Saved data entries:

——————————

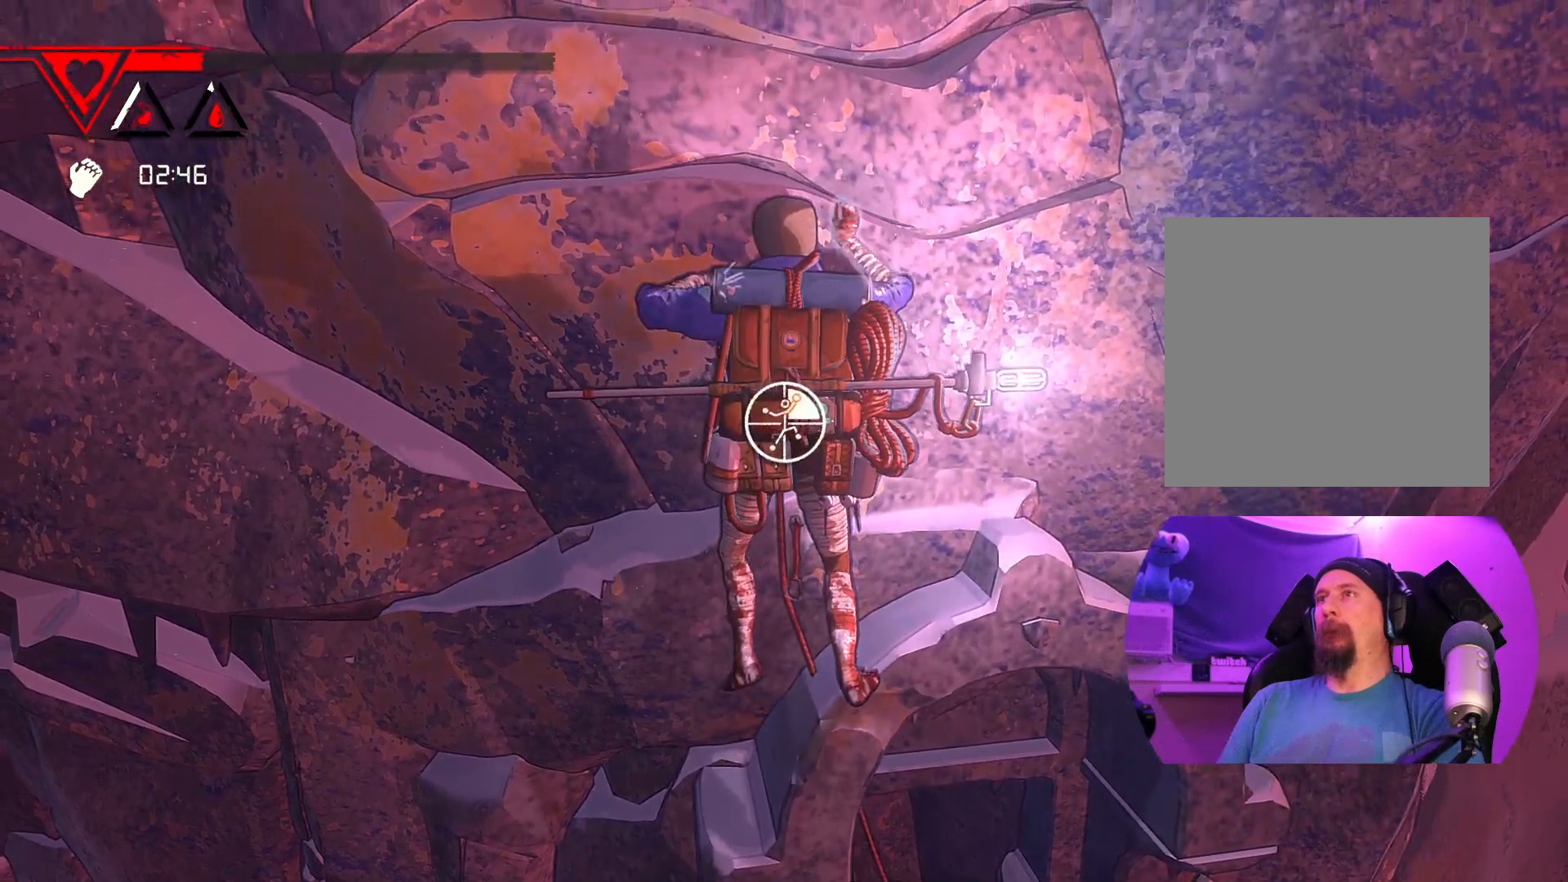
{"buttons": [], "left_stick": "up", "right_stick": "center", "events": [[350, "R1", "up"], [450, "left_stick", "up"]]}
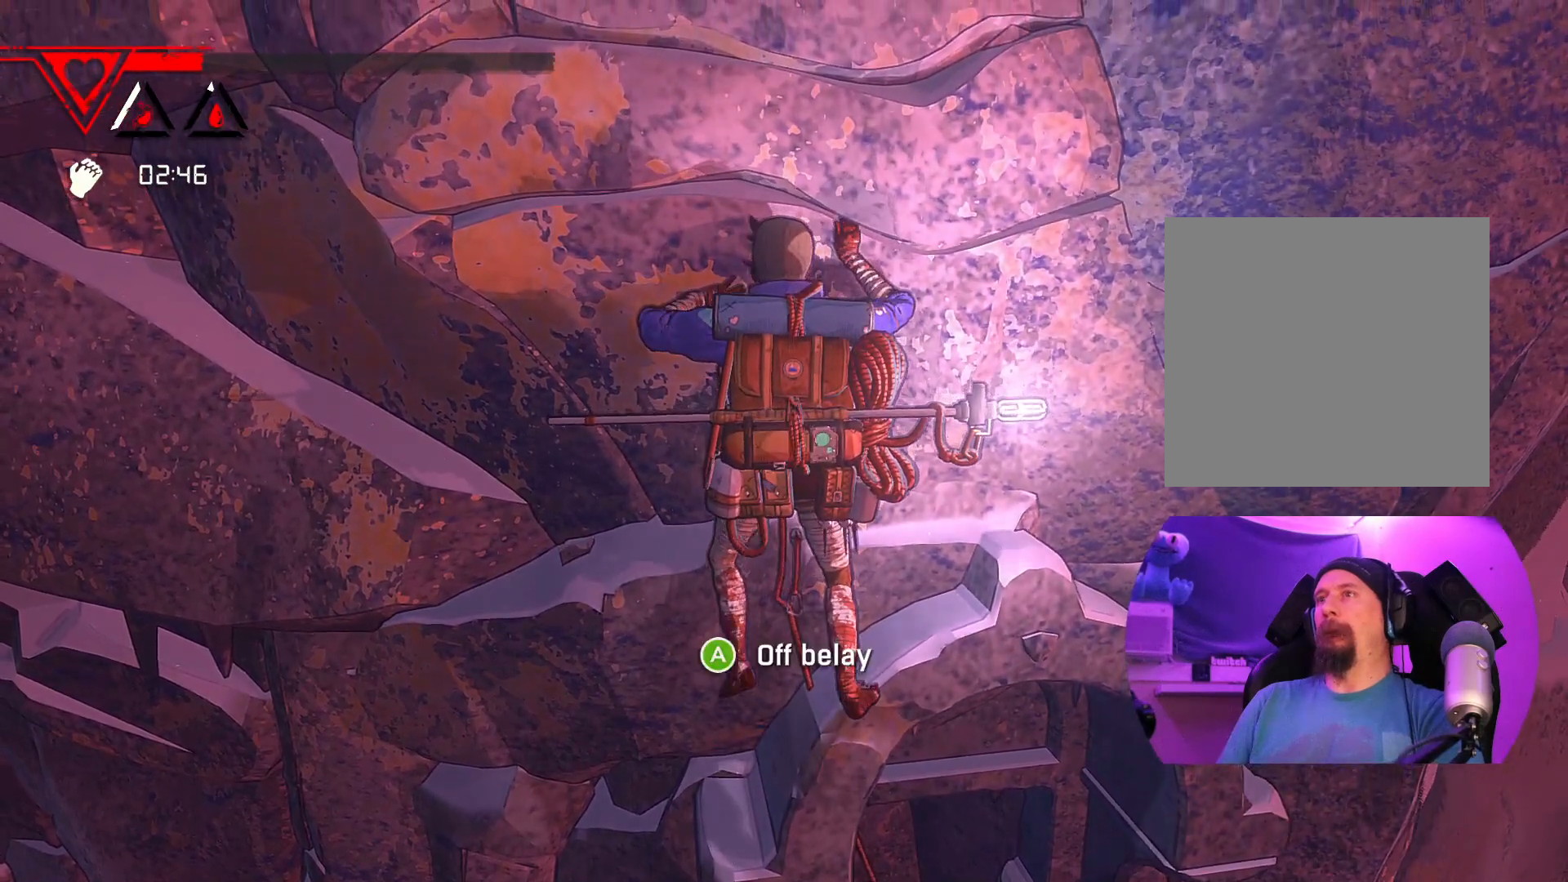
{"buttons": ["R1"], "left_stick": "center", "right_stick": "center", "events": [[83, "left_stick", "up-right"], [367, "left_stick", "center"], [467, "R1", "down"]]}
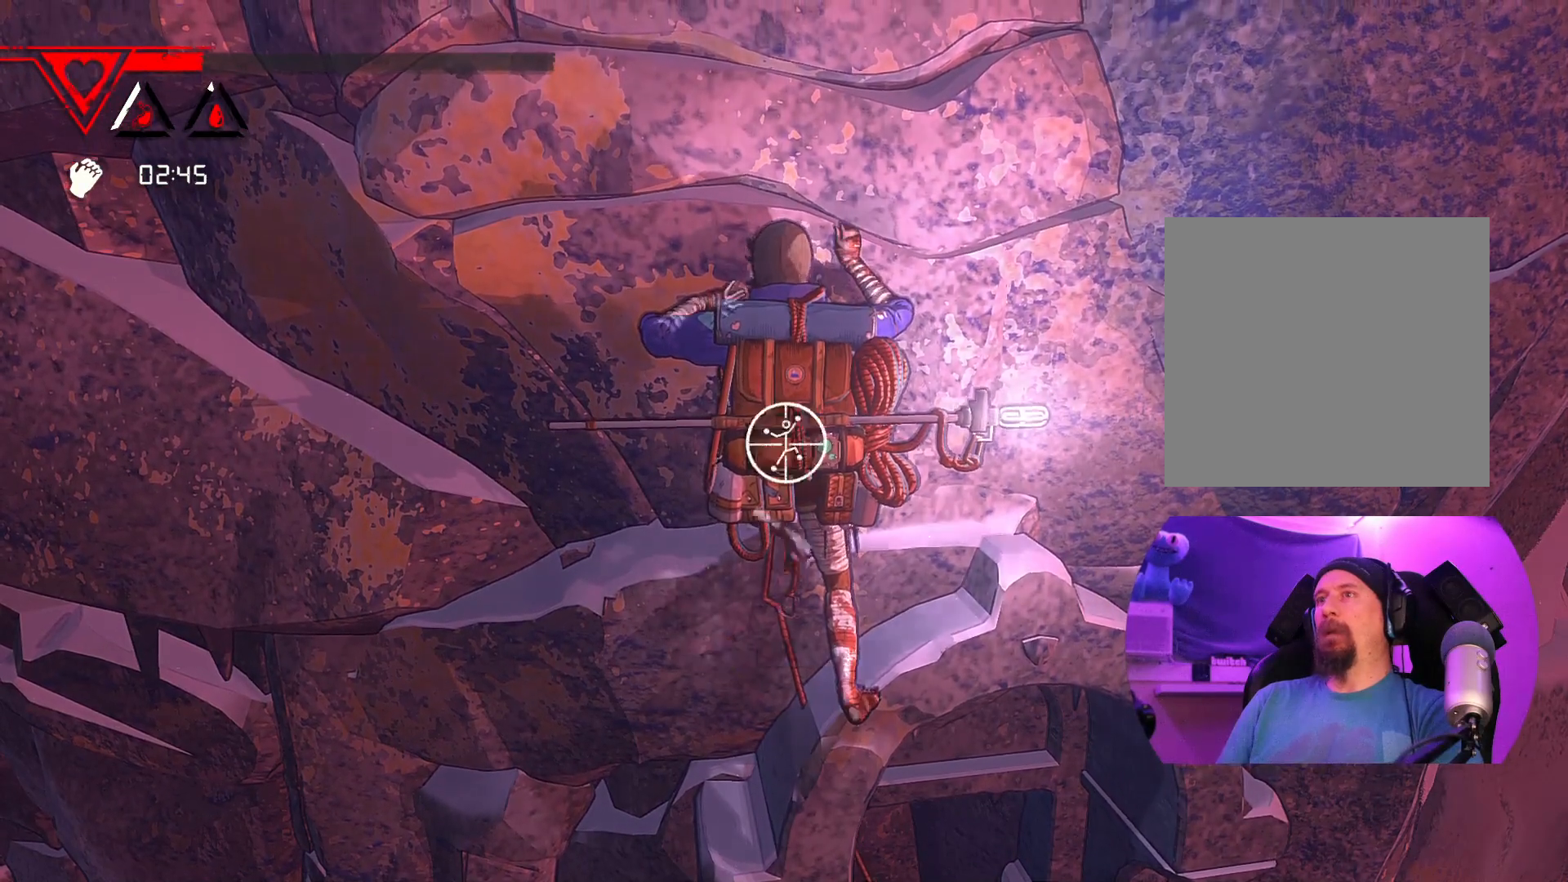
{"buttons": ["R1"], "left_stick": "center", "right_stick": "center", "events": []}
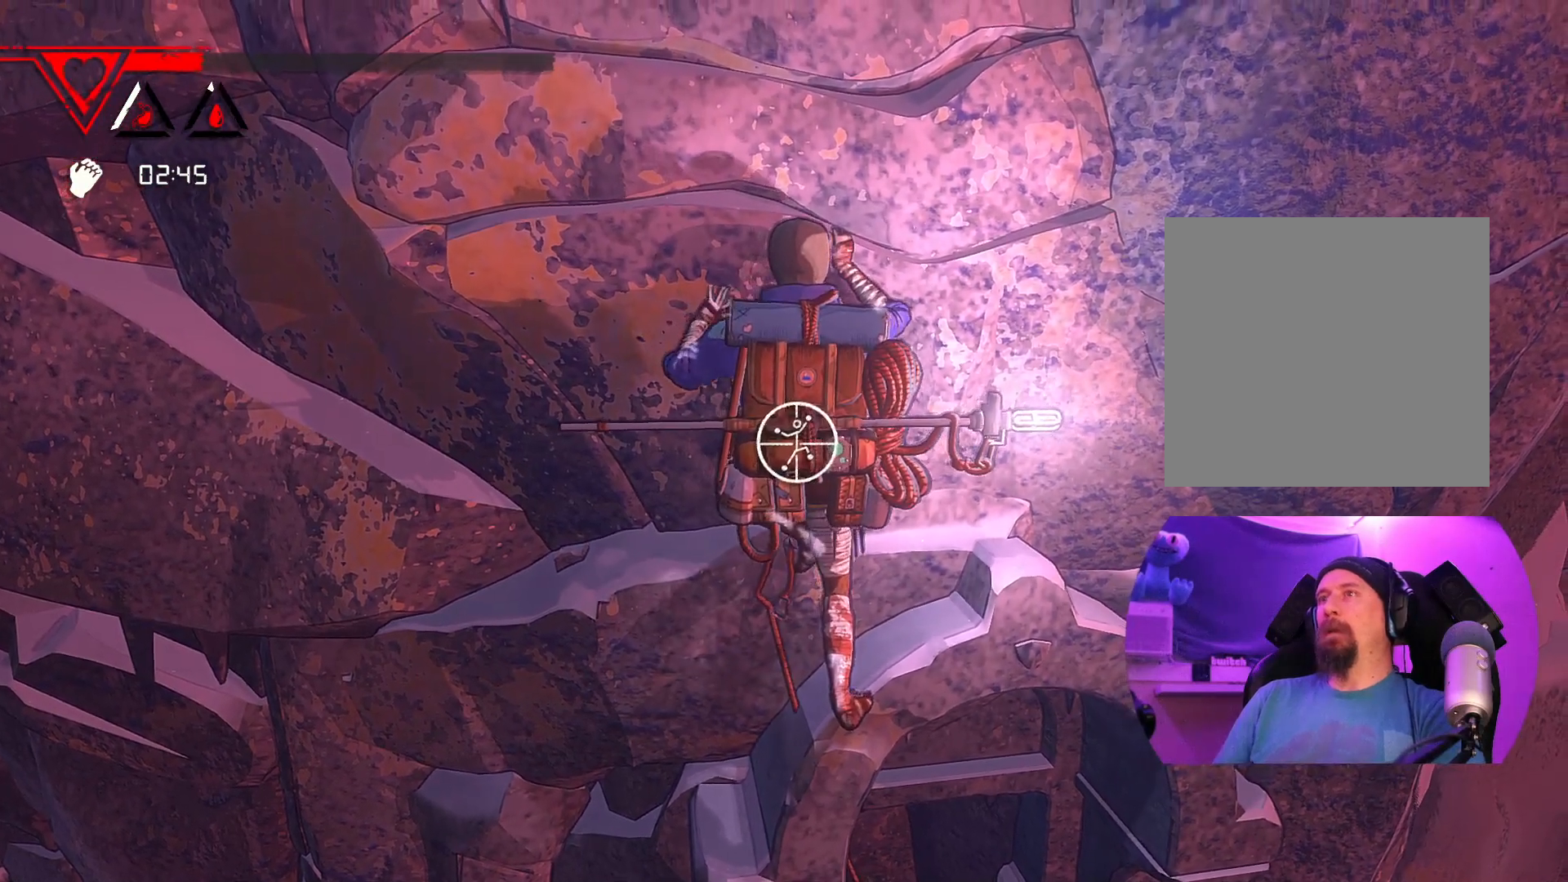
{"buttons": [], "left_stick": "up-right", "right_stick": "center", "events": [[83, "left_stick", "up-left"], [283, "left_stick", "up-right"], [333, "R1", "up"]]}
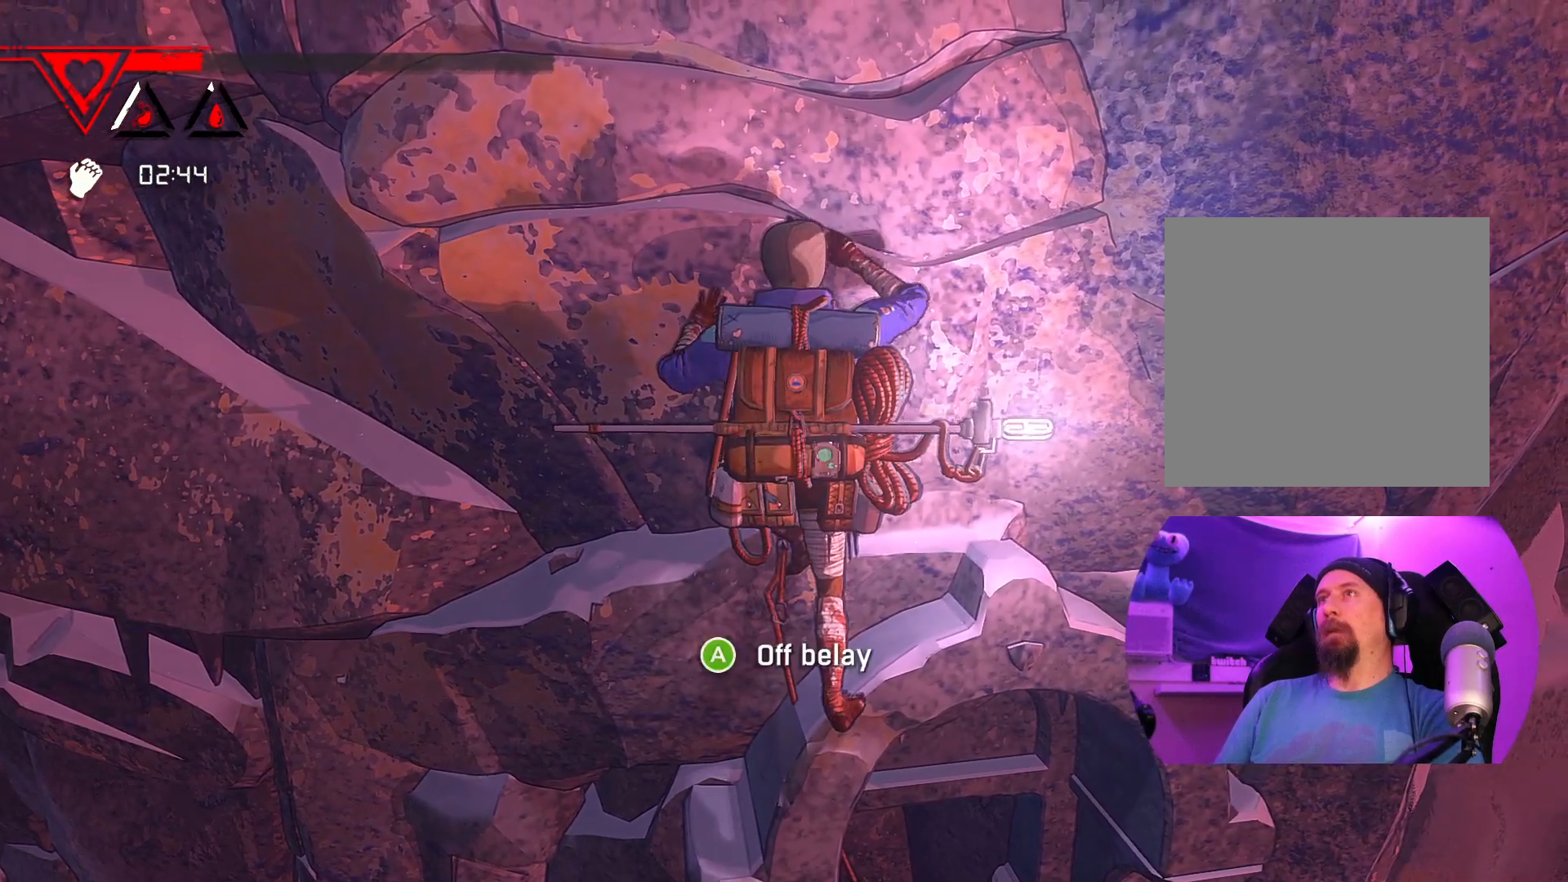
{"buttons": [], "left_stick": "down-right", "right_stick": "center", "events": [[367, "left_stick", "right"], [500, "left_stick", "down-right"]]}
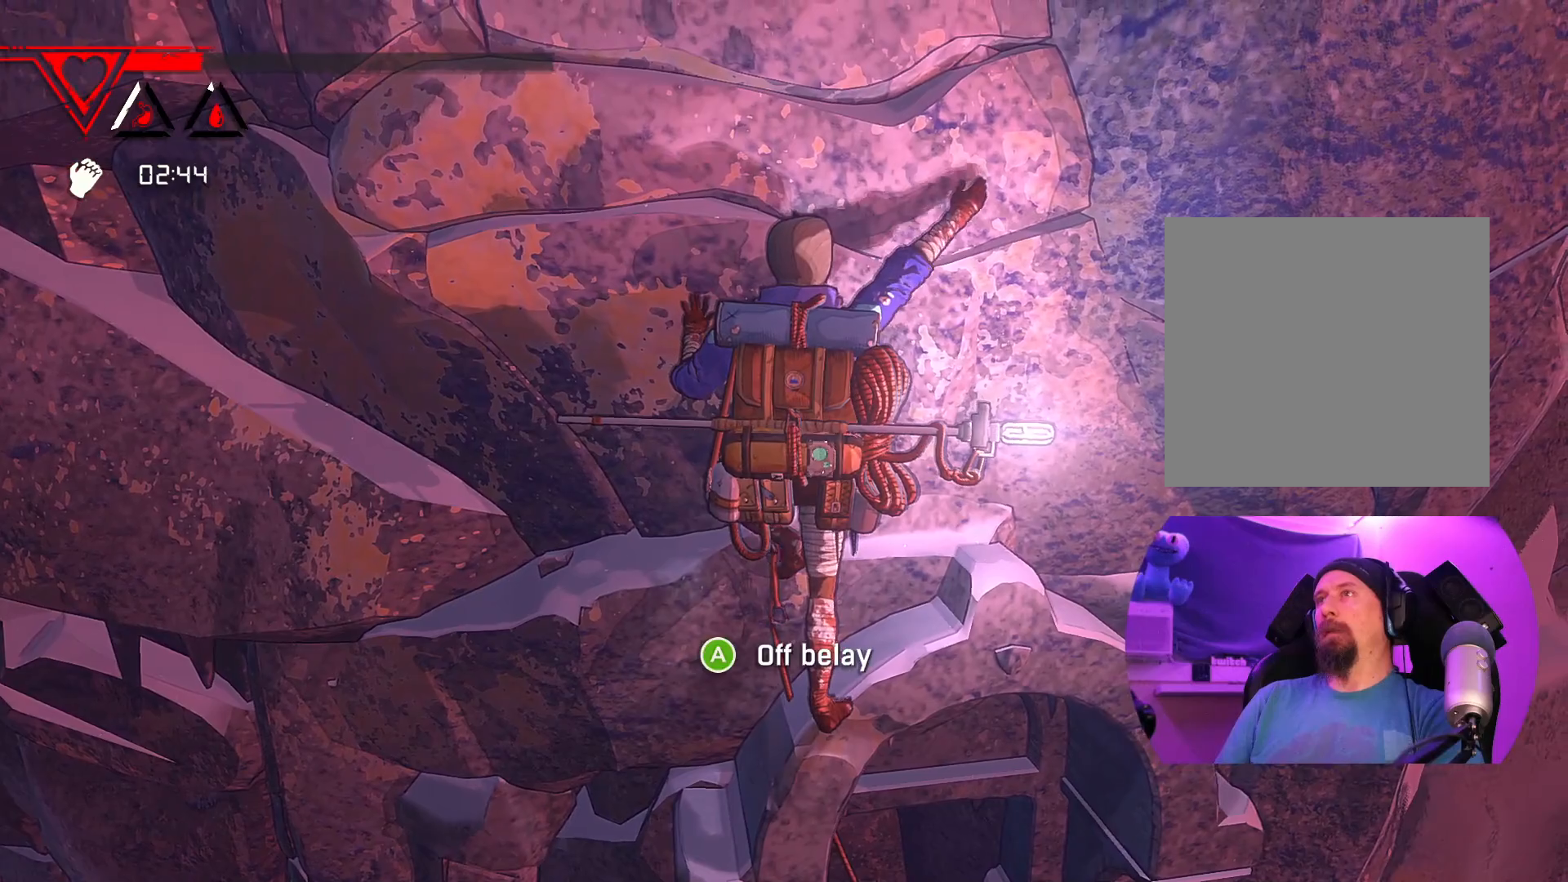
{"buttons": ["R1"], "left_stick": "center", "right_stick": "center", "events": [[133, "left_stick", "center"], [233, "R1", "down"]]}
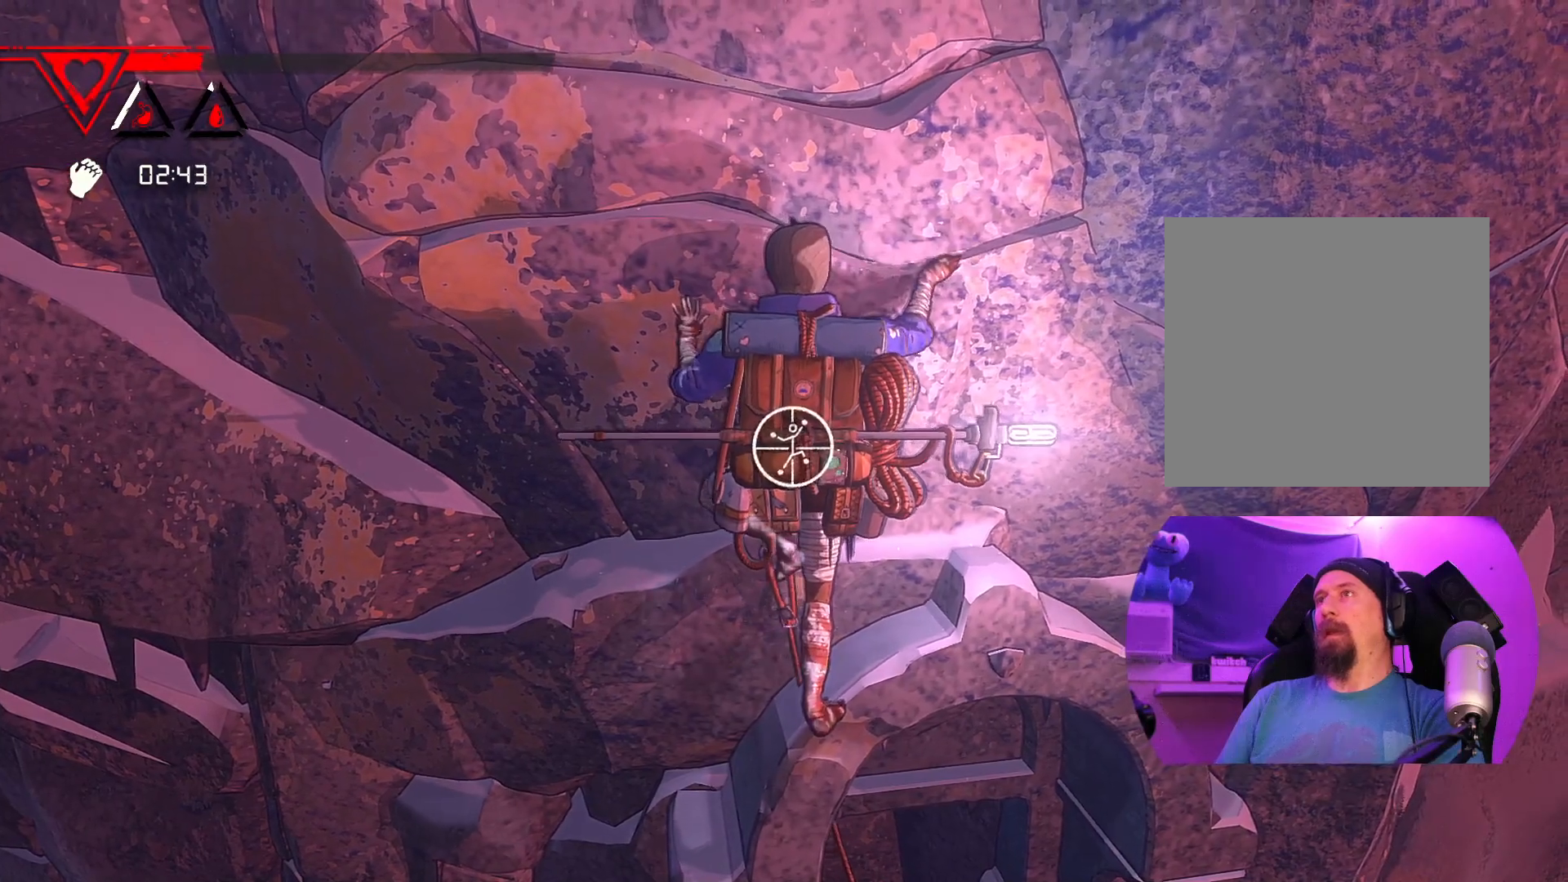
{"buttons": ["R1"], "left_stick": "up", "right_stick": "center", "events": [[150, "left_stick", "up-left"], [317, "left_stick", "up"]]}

——————————

Action item: For this exercise, return every entry verbatim and omit all pictures.

Reply:
{"buttons": [], "left_stick": "up", "right_stick": "center", "events": [[350, "R1", "up"], [450, "left_stick", "up"]]}
{"buttons": ["R1"], "left_stick": "center", "right_stick": "center", "events": [[83, "left_stick", "up-right"], [367, "left_stick", "center"], [467, "R1", "down"]]}
{"buttons": ["R1"], "left_stick": "center", "right_stick": "center", "events": []}
{"buttons": [], "left_stick": "up-right", "right_stick": "center", "events": [[83, "left_stick", "up-left"], [283, "left_stick", "up-right"], [333, "R1", "up"]]}
{"buttons": [], "left_stick": "down-right", "right_stick": "center", "events": [[367, "left_stick", "right"], [500, "left_stick", "down-right"]]}
{"buttons": ["R1"], "left_stick": "center", "right_stick": "center", "events": [[133, "left_stick", "center"], [233, "R1", "down"]]}
{"buttons": ["R1"], "left_stick": "up", "right_stick": "center", "events": [[150, "left_stick", "up-left"], [317, "left_stick", "up"]]}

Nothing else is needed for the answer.